Was your physician’s clinic recently sold? Here’s how it might affect you

And the proof is in the pudding. Yes, virtually all Port Townsend physicians work for the hospital. Are costs higher here? You bet. Lots. Now a study by UC Berkeley shows it’s more than just us.

If a local hospital recently bought your physician’s practice, chances are the costs of your treatment will go up.

The intent behind hospital/physician consolidation was to achieve better coordination and care for patients. However, some experts think consolidation reduces competition, resulting in higher prices.
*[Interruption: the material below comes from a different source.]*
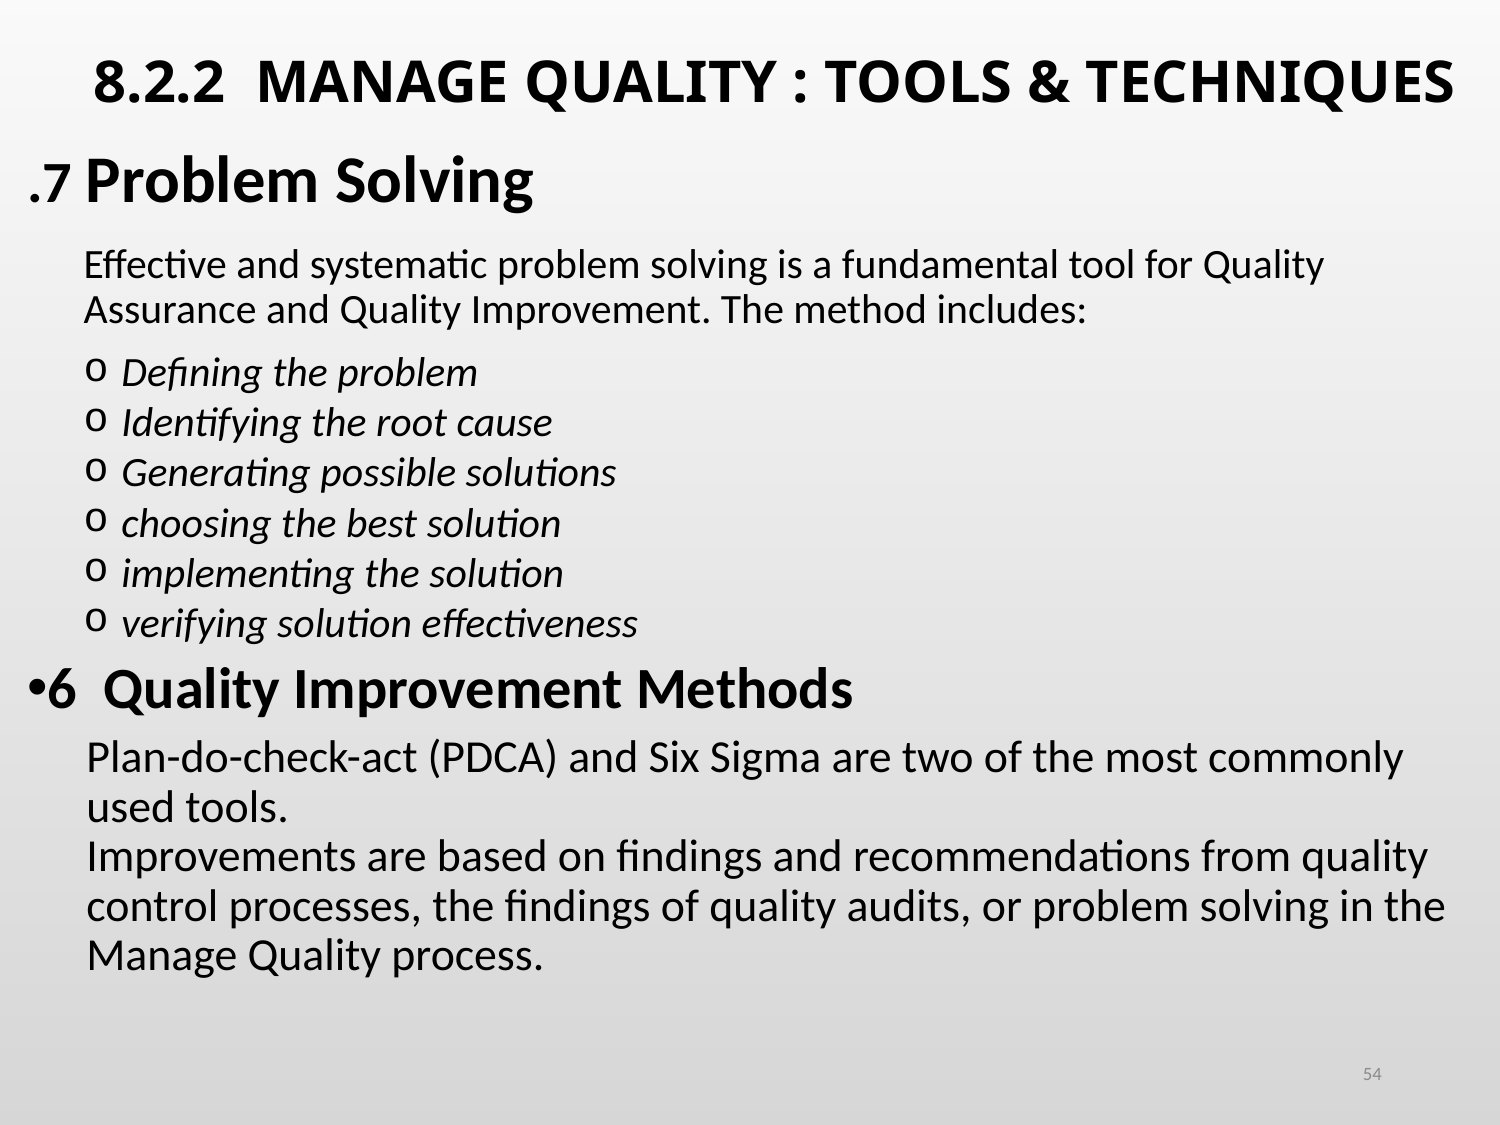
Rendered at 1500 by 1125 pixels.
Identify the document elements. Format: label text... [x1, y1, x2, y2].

list .7 Problem Solving Effective and systematic problem solving is a fundamental tool for Quality Assurance and Quality Improvement. The method includes: Defining the problem Identifying the root cause Generating possible solutions choosing the best solution implementing the solution verifying solution effectiveness 6 Quality Improvement Methods Plan-do-check-act (PDCA) and Six Sigma are two of the most commonly used tools. Improvements are based on findings and recommendations from quality control processes, the findings of quality audits, or problem solving in the Manage Quality process. [12, 137, 1463, 1125]
slide_number 54 [1059, 1042, 1397, 1103]
title 8.2.2 MANAGE QUALITY : TOOLS & TECHNIQUES [62, 15, 1488, 153]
2 thoughts on “Was your physician’s clinic recently sold? Here’s how it might affect you

  1. When I came to PT I joined a 6 doc clinic. A year or two later we all went solo but kept working well together. So, for about 25 years I ran my own business. I hired and “let go”, I paid payroll and pension plan, worked out the quarterly and annual taxes, paid the bills for supplies and insurance and rent, and tried to figure out and perform the ever increasing bureaucratic demands. Then……..new docs, just out of training, didn’t want to do that. They wanted to be employed, taken care of and make a good salary and have a life. I had been spending about 15 to 20 hours a week at my desk at home in addition to my 50 or 60 hours a week at the clinic and hospital. Jefferson Healthcare saw that to retain and recrute new docs they had to employ them. In 2003 after many Medicare cuts of reimbursement and increasing expenses of everything else, and no salary increase for 10 years for my staff and myself, I accepted the offer of employment too. The relief of burden was fabulous, and slowly the elimination of autonomy built increasing frustration. Retirement at age 67 ended that, at a good time.
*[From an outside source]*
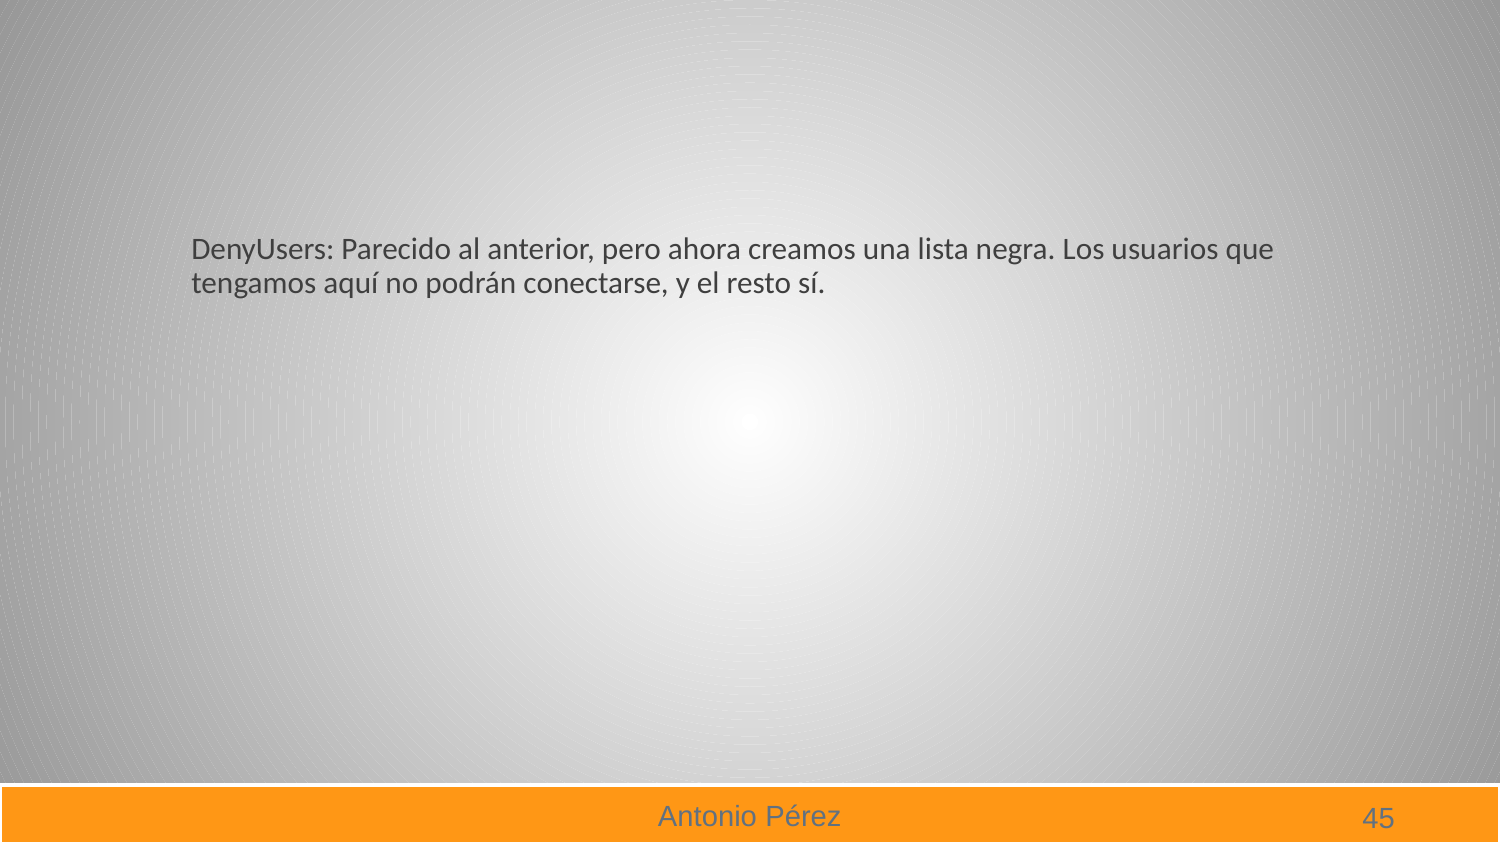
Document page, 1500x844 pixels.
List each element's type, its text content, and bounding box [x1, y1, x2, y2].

list DenyUsers: Parecido al anterior, pero ahora creamos una lista negra. Los usuarios que tengamos aquí no podrán conectarse, y el resto sí. [135, 227, 1373, 723]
    1. I agree and understand Dr. Lynn’s frustration at the forces that were becoming aligned against a solo practitioner. Physicians these days are being forced, from Congressional actions and insurance companies to practice ‘single issue’ health care. A patient cannot come in and lay out a litany of issues for the practitioner to assemble into a bigger picture. They are forced to address one issue per visit. That’s how they get reimbursed and it is a huge complaint for both patients and medical staff. Forced use of electronic medical records have added a huge burden on physicians with virtually no real payback and the physician is not reimbursed for the time it takes to fill out these screens. The very act of being forced to put in EMR systems favors consolidation of services, and everyone implementing those systems knew it. While Dr. Lynn was gaining relief from the burden of paperwork, billing, etc. the public was seeing their face time with physicians shrink. The supposed goals of better, cheaper care seem like a mirage foisted on us by insurance companies and the federal government. Universal healthcare will go a long ways to helping rectify this, it’s not a panacea, but will get the insurance companies out of way. Most Americans have no idea how much easier it is to go and see a doctor in virtually every other industrialized country in the world. The U.S. ranks far down the list in healthcare, unless you are wealthy.